### [About this task]
Would you please retype, exactly, the lines of the listing below between the line with "D-45894 Gelsenkirchen" and the line with "предпочитающими официальные", inclusive?

·····

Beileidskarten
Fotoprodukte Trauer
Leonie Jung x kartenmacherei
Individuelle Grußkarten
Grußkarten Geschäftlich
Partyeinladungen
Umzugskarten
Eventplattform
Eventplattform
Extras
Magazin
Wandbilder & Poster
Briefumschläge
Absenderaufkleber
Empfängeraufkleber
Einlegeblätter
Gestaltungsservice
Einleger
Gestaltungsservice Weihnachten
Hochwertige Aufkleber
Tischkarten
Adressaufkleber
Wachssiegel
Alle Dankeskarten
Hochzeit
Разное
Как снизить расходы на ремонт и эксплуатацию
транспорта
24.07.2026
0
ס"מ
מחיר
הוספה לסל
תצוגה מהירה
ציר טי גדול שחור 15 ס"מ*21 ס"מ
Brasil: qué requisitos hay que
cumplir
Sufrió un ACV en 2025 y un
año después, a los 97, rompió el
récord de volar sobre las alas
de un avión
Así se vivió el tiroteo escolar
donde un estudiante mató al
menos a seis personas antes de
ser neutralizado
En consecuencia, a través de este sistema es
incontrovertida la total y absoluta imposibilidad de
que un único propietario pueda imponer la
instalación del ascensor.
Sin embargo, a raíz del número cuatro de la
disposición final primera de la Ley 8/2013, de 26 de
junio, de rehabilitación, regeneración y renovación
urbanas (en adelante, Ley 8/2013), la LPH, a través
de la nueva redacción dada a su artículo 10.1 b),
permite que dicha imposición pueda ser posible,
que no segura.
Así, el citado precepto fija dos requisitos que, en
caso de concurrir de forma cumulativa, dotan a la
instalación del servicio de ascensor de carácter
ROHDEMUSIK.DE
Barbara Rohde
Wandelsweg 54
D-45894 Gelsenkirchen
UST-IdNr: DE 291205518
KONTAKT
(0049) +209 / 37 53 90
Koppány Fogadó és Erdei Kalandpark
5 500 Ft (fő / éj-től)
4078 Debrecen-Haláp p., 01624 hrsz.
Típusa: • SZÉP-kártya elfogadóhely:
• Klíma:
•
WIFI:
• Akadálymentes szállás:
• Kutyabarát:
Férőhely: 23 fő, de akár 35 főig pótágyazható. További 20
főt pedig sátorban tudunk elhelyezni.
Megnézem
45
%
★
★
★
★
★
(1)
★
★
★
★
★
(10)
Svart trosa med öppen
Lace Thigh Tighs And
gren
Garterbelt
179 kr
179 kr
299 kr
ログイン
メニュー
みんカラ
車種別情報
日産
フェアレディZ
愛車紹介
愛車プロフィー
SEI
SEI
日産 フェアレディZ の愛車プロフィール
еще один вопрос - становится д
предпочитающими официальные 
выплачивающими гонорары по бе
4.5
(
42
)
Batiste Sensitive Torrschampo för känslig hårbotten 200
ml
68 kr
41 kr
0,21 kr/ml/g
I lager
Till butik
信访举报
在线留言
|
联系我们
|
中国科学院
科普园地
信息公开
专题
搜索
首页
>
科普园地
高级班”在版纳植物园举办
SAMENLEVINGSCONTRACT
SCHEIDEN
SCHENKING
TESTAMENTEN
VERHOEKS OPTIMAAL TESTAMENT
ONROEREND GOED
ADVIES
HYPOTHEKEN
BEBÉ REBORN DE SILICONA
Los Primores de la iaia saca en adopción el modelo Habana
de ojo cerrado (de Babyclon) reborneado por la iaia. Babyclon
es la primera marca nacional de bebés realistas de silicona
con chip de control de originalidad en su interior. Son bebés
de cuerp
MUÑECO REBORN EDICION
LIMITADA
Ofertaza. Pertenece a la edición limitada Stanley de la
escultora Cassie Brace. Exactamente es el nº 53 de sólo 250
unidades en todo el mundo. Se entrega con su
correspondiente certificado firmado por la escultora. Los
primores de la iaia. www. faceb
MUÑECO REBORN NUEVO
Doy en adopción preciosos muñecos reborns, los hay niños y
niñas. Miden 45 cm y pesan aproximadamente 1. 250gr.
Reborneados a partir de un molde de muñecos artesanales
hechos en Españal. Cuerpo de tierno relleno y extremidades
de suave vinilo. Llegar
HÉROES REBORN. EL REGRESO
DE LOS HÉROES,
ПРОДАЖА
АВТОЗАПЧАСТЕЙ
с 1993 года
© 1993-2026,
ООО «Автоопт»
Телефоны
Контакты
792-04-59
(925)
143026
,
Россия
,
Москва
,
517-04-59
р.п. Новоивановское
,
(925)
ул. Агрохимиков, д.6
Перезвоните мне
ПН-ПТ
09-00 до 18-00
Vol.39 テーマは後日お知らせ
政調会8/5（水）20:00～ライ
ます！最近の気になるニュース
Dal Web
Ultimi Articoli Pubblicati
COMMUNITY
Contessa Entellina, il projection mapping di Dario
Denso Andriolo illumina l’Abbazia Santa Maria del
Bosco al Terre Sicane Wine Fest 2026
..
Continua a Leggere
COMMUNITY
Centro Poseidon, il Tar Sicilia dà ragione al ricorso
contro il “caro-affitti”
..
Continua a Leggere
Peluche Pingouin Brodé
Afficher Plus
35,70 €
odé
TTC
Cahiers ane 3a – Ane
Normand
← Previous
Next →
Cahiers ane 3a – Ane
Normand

·····

### [Answer box]
D-45894 Gelsenkirchen
UST-IdNr: DE 291205518
KONTAKT
(0049) +209 / 37 53 90
Koppány Fogadó és Erdei Kalandpark
5 500 Ft (fő / éj-től)
4078 Debrecen-Haláp p., 01624 hrsz.
Típusa: • SZÉP-kártya elfogadóhely:
• Klíma:
•
WIFI:
• Akadálymentes szállás:
• Kutyabarát:
Férőhely: 23 fő, de akár 35 főig pótágyazható. További 20
főt pedig sátorban tudunk elhelyezni.
Megnézem
45
%
★
★
★
★
★
(1)
★
★
★
★
★
(10)
Svart trosa med öppen
Lace Thigh Tighs And
gren
Garterbelt
179 kr
179 kr
299 kr
ログイン
メニュー
みんカラ
車種別情報
日産
フェアレディZ
愛車紹介
愛車プロフィー
SEI
SEI
日産 フェアレディZ の愛車プロフィール
еще один вопрос - становится д
предпочитающими официальные 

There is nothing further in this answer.